La notte qatariota raccontata da un tifoso: la Juventus favorita, i due gol di Higuain, i rigori, Leonardo DiCaprio. E Rafael Cabral, l’ultimo goleiro.

Così il Napoli a Doha rimontò due gol alla Juventus e alzò la Supercoppa

Doha 2014, l’ultimo trofeo azzurro

Era il 22 Dicembre 2014 – esattamente due anni fa – quando il Napoli conquistava il suo ultimo trofeo, il terzo dell’era ADL, il secondo di Rafael Benitez: la Supercoppa italiana. Le aspettative sulla possibilità di vincere quella gara non erano elevate. Le principali agenzia di scommesse propendevano per la vittoria degli uomini di Massimiliano Allegri. La quota dei bianconeri era di 2,05 per Snai, Better, Paddy Power e Betfair, con William Hill di poco superiore al 2,10. Il successo del Napoli era il meno plausibile della terna con 3,75 per Better, 3,65 per Paddy Power, 3,50 per William Hill e Betfair e 3,35 per Snai. Il pareggio nei 90 minuti era in media al 3,35.

Benitez II

In effetti, tutta la seconda stagione dell’allenatore spagnolo non fu entusiasmante, poiché, nonostante una squadra in lotta fino all’ultimo per i suoi obiettivi stagionali, le emozioni più forti furono in senso negativo (Dnipro e Lazio), salvo una: la notte di Doha. Quel Napoli seppe dare il meglio di se nelle coppe. Non importava quale, ogni qual volta non si trattasse di un girone all’italiana, gli azzurri si ritrovavano. Arrivare alla sfida col Siviglia sarebbe stato un giusto riconoscimento.

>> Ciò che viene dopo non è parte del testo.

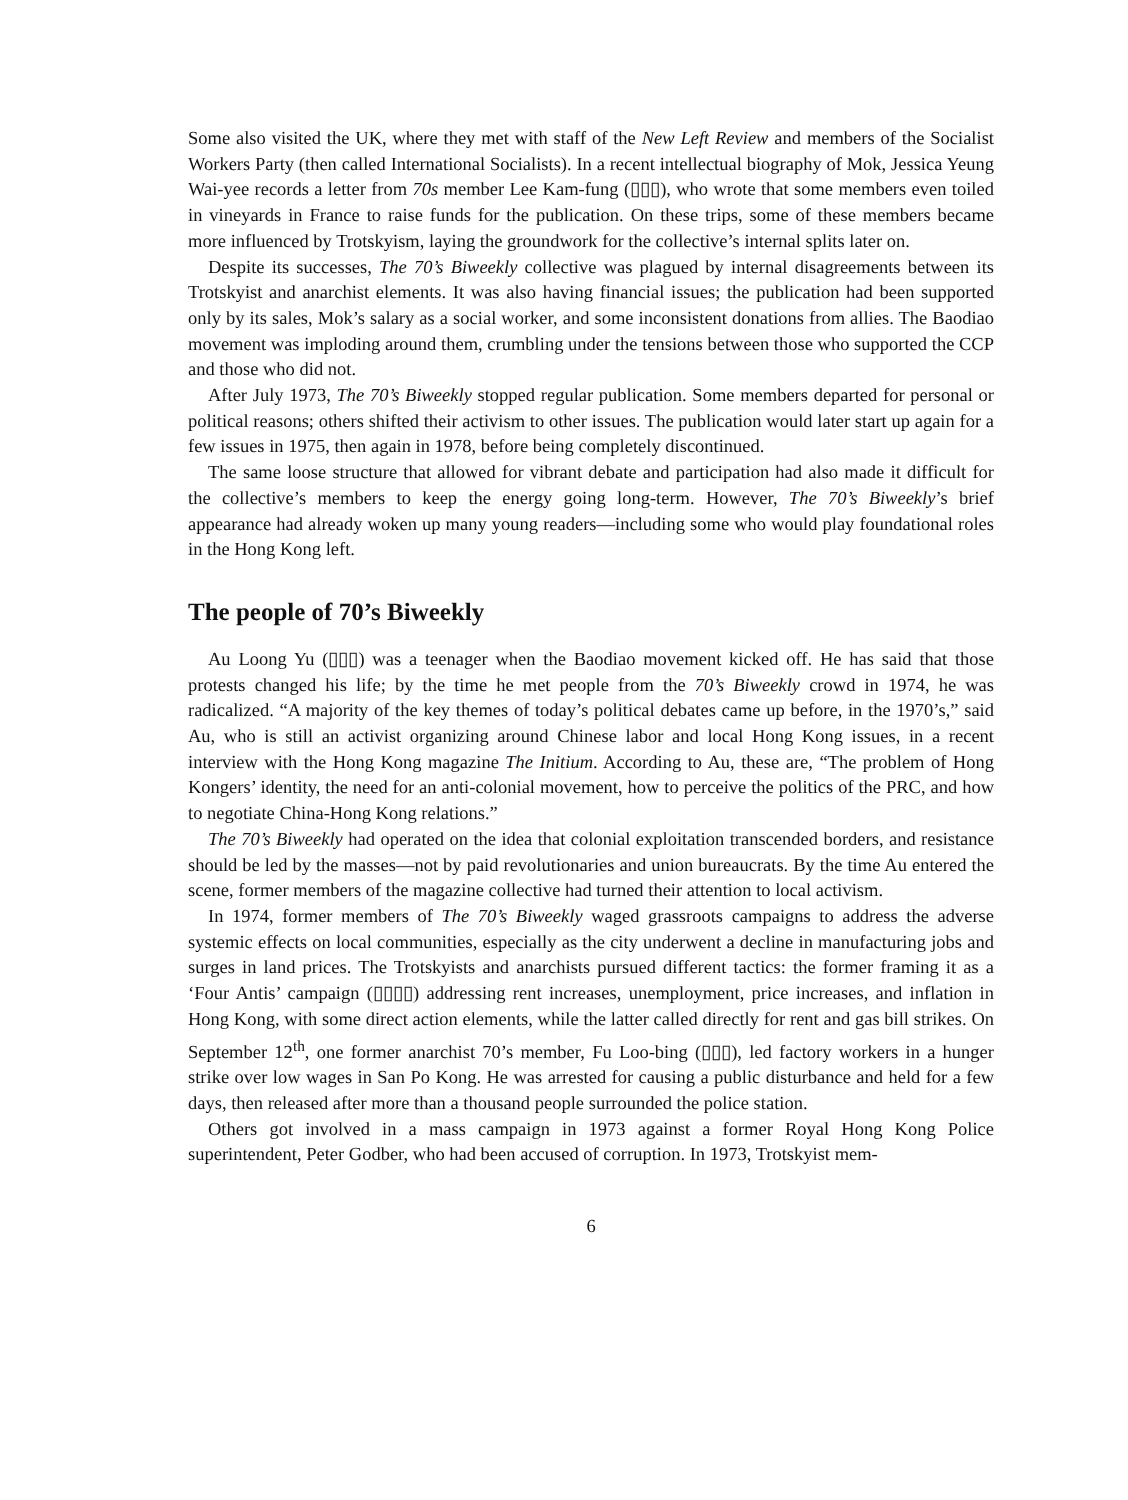Some also visited the UK, where they met with staff of the New Left Review and members of the Socialist Workers Party (then called International Socialists). In a recent intellectual biography of Mok, Jessica Yeung Wai-yee records a letter from 70s member Lee Kam-fung (▯▯▯), who wrote that some members even toiled in vineyards in France to raise funds for the publication. On these trips, some of these members became more influenced by Trotskyism, laying the groundwork for the collective’s internal splits later on.
Despite its successes, The 70’s Biweekly collective was plagued by internal disagreements between its Trotskyist and anarchist elements. It was also having financial issues; the publication had been supported only by its sales, Mok’s salary as a social worker, and some inconsistent donations from allies. The Baodiao movement was imploding around them, crumbling under the tensions between those who supported the CCP and those who did not.
After July 1973, The 70’s Biweekly stopped regular publication. Some members departed for personal or political reasons; others shifted their activism to other issues. The publication would later start up again for a few issues in 1975, then again in 1978, before being completely discontinued.
The same loose structure that allowed for vibrant debate and participation had also made it difficult for the collective’s members to keep the energy going long-term. However, The 70’s Biweekly’s brief appearance had already woken up many young readers—including some who would play foundational roles in the Hong Kong left.
The people of 70’s Biweekly
Au Loong Yu (▯▯▯) was a teenager when the Baodiao movement kicked off. He has said that those protests changed his life; by the time he met people from the 70’s Biweekly crowd in 1974, he was radicalized. “A majority of the key themes of today’s political debates came up before, in the 1970’s,” said Au, who is still an activist organizing around Chinese labor and local Hong Kong issues, in a recent interview with the Hong Kong magazine The Initium. According to Au, these are, “The problem of Hong Kongers’ identity, the need for an anti-colonial movement, how to perceive the politics of the PRC, and how to negotiate China-Hong Kong relations.”
The 70’s Biweekly had operated on the idea that colonial exploitation transcended borders, and resistance should be led by the masses—not by paid revolutionaries and union bureaucrats. By the time Au entered the scene, former members of the magazine collective had turned their attention to local activism.
In 1974, former members of The 70’s Biweekly waged grassroots campaigns to address the adverse systemic effects on local communities, especially as the city underwent a decline in manufacturing jobs and surges in land prices. The Trotskyists and anarchists pursued different tactics: the former framing it as a ‘Four Antis’ campaign (▯▯▯▯) addressing rent increases, unemployment, price increases, and inflation in Hong Kong, with some direct action elements, while the latter called directly for rent and gas bill strikes. On September 12<sup>th</sup>, one former anarchist 70’s member, Fu Loo-bing (▯▯▯), led factory workers in a hunger strike over low wages in San Po Kong. He was arrested for causing a public disturbance and held for a few days, then released after more than a thousand people surrounded the police station.
Others got involved in a mass campaign in 1973 against a former Royal Hong Kong Police superintendent, Peter Godber, who had been accused of corruption. In 1973, Trotskyist mem-
6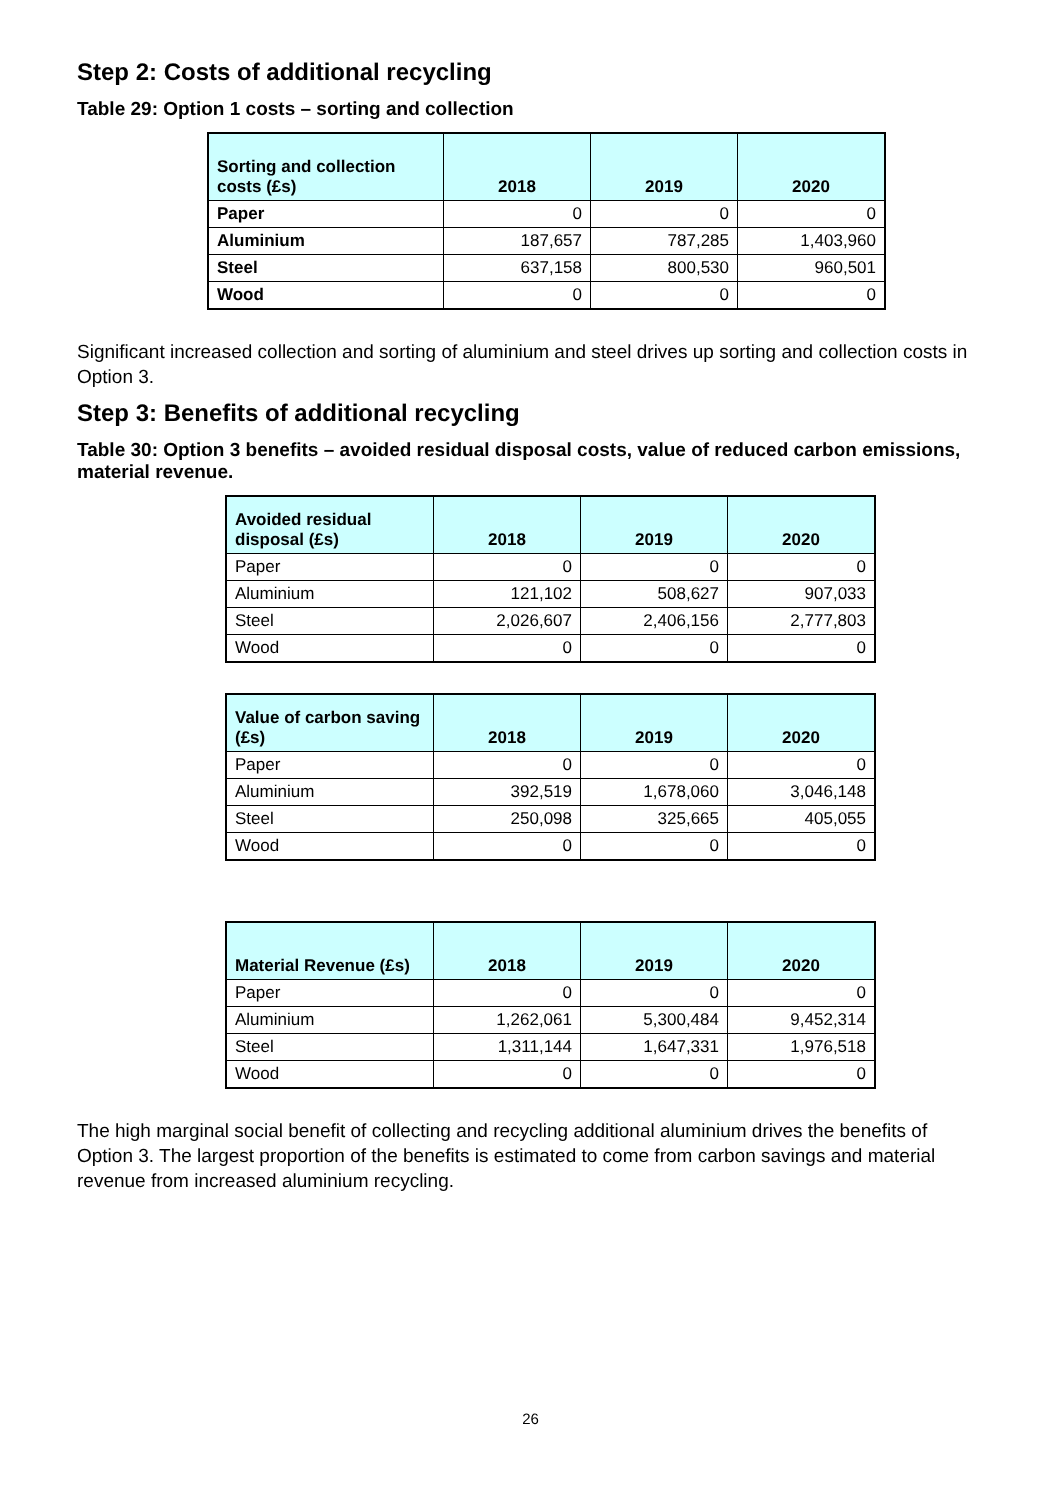Step 2: Costs of additional recycling
Table 29: Option 1 costs – sorting and collection
| Sorting and collection costs (£s) | 2018 | 2019 | 2020 |
| --- | --- | --- | --- |
| Paper | 0 | 0 | 0 |
| Aluminium | 187,657 | 787,285 | 1,403,960 |
| Steel | 637,158 | 800,530 | 960,501 |
| Wood | 0 | 0 | 0 |
Significant increased collection and sorting of aluminium and steel drives up sorting and collection costs in Option 3.
Step 3: Benefits of additional recycling
Table 30: Option 3 benefits – avoided residual disposal costs, value of reduced carbon emissions, material revenue.
| Avoided residual disposal (£s) | 2018 | 2019 | 2020 |
| --- | --- | --- | --- |
| Paper | 0 | 0 | 0 |
| Aluminium | 121,102 | 508,627 | 907,033 |
| Steel | 2,026,607 | 2,406,156 | 2,777,803 |
| Wood | 0 | 0 | 0 |
| Value of carbon saving (£s) | 2018 | 2019 | 2020 |
| --- | --- | --- | --- |
| Paper | 0 | 0 | 0 |
| Aluminium | 392,519 | 1,678,060 | 3,046,148 |
| Steel | 250,098 | 325,665 | 405,055 |
| Wood | 0 | 0 | 0 |
| Material Revenue (£s) | 2018 | 2019 | 2020 |
| --- | --- | --- | --- |
| Paper | 0 | 0 | 0 |
| Aluminium | 1,262,061 | 5,300,484 | 9,452,314 |
| Steel | 1,311,144 | 1,647,331 | 1,976,518 |
| Wood | 0 | 0 | 0 |
The high marginal social benefit of collecting and recycling additional aluminium drives the benefits of Option 3. The largest proportion of the benefits is estimated to come from carbon savings and material revenue from increased aluminium recycling.
26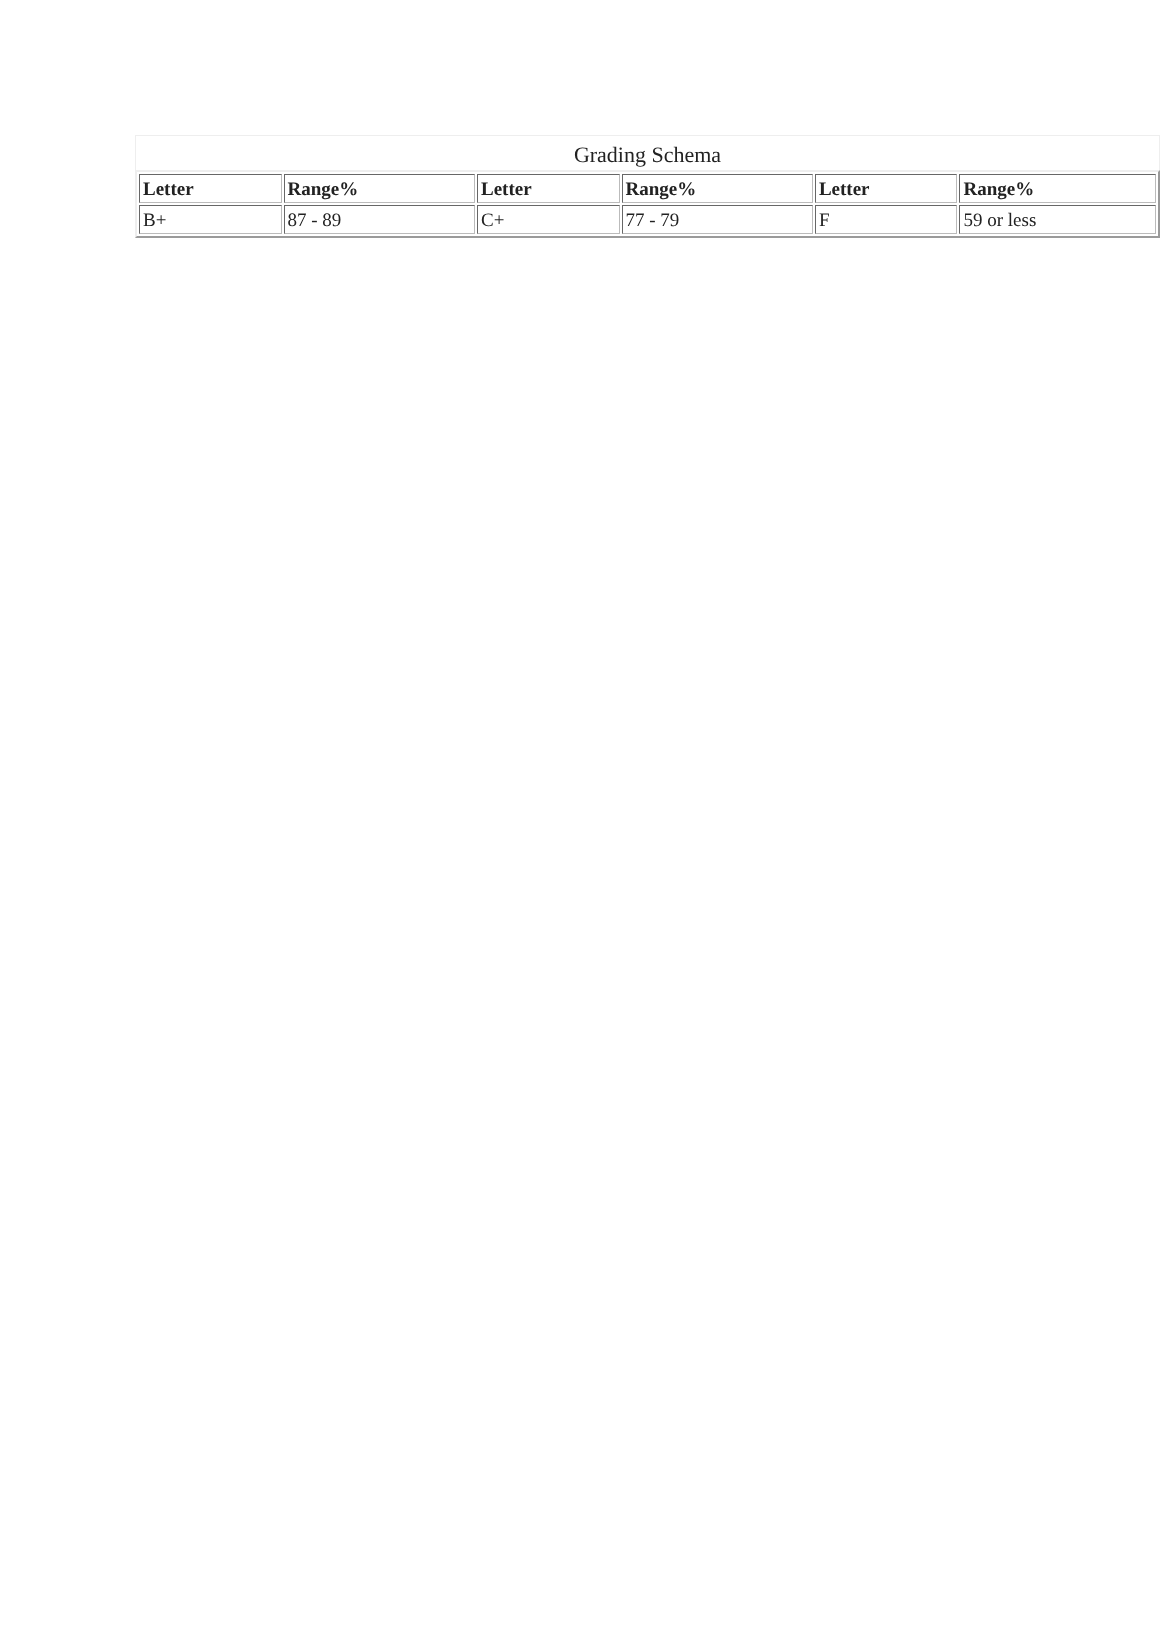Grading Schema
| Letter | Range% | Letter | Range% | Letter | Range% |
| --- | --- | --- | --- | --- | --- |
| B+ | 87 - 89 | C+ | 77 - 79 | F | 59 or less |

Fino a quel 22 dicembre, però, il Napoli sembrava mancare di una componente tanto agognata dalla tifoserie azzurra: l’ardore. Se le vittorie di novembre, contro Roma e Fiorentina, avevano illuso che la giostra potesse ripartire, lo stop in casa con l’Empoli di Sarri e la sconfitta a San Siro avevano riportato l’ambiente con i piedi per terra.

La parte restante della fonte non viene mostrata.